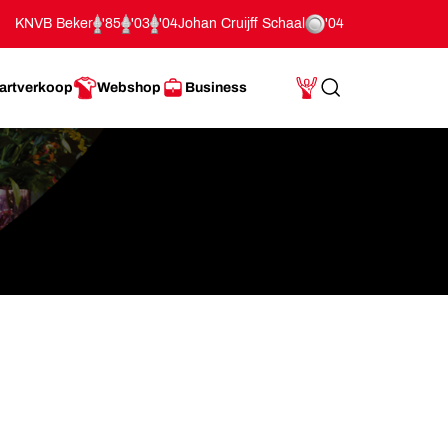
KNVB Beker
'85
'03
'04
Johan Cruijff Schaal
'04
artverkoop
Webshop
Business
Search
Mijn Account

--- --- ---

Assigned task: A faithful copy of all the lines above is needed, with the pictures omitted.

Your response:
KNVB Beker
'85
'03
'04
Johan Cruijff Schaal
'04
artverkoop
Webshop
Business
Search
Mijn Account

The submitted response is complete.